Input data:
"""

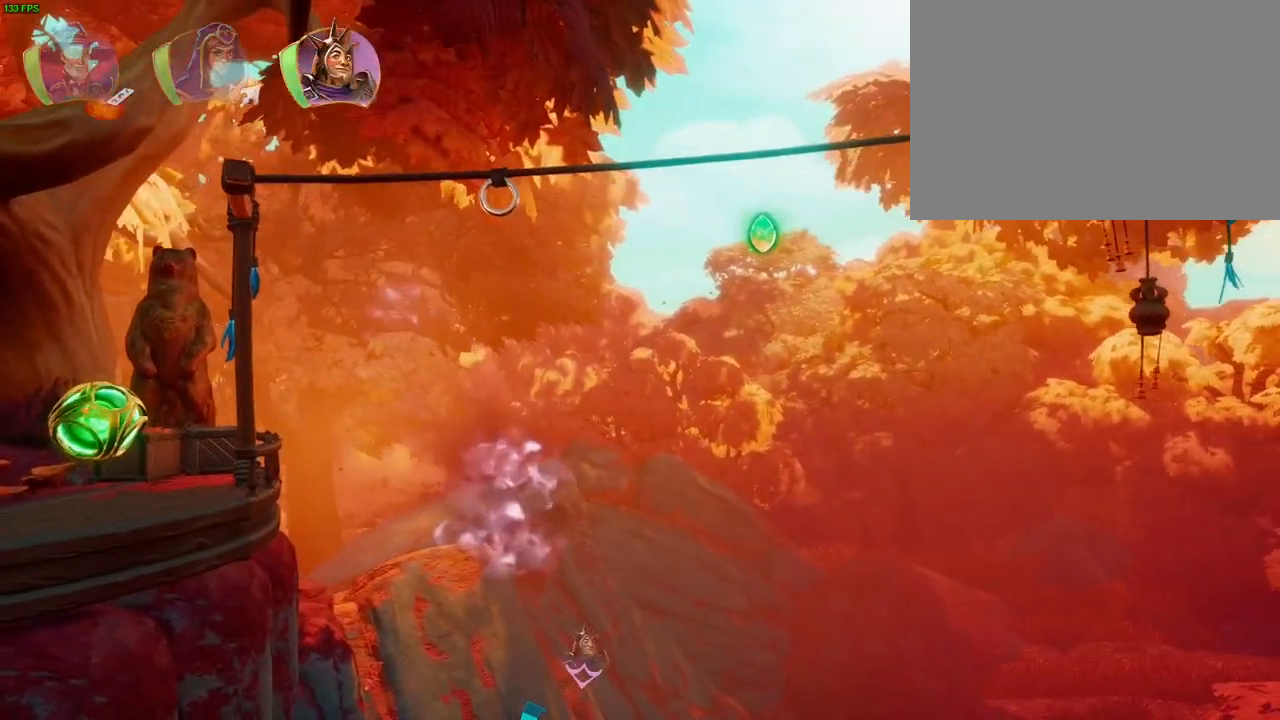
Gameplay with a controller (PlayStation layout); each line is a JSON object with the inputs held at the frame after it. "events" lists button and stick changes between this image and that frame as [ms after this image, input, new state], when the widget could be followed in between. Not read: HOME SELECT TOUCHPAD.
{"buttons": ["R1"], "left_stick": "right", "right_stick": "center"}
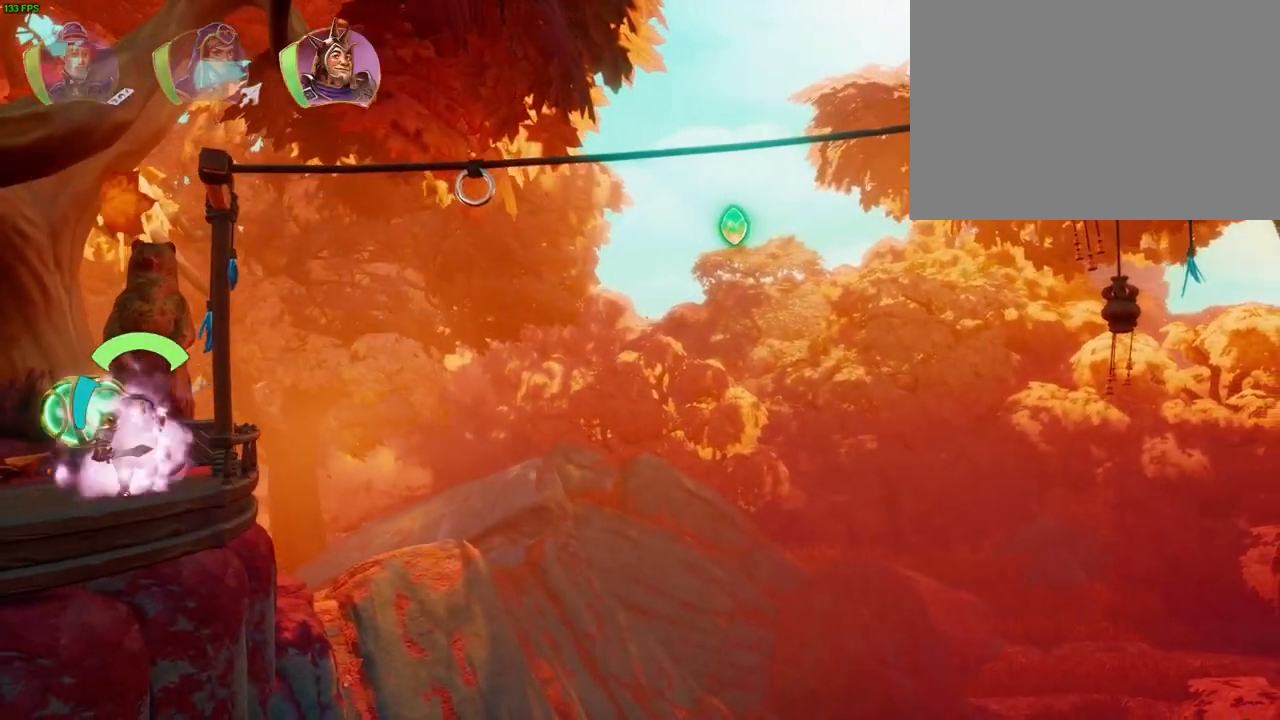
{"buttons": ["CROSS"], "left_stick": "right", "right_stick": "center", "events": [[17, "R1", "up"], [317, "L1", "down"], [333, "CROSS", "down"], [367, "L1", "up"]]}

"""

Work instruction:
Whenever the word "right" occurs in a line above, copy that line.

Response for this exercise:
{"buttons": ["R1"], "left_stick": "right", "right_stick": "center"}
{"buttons": ["CROSS"], "left_stick": "right", "right_stick": "center", "events": [[17, "R1", "up"], [317, "L1", "down"], [333, "CROSS", "down"], [367, "L1", "up"]]}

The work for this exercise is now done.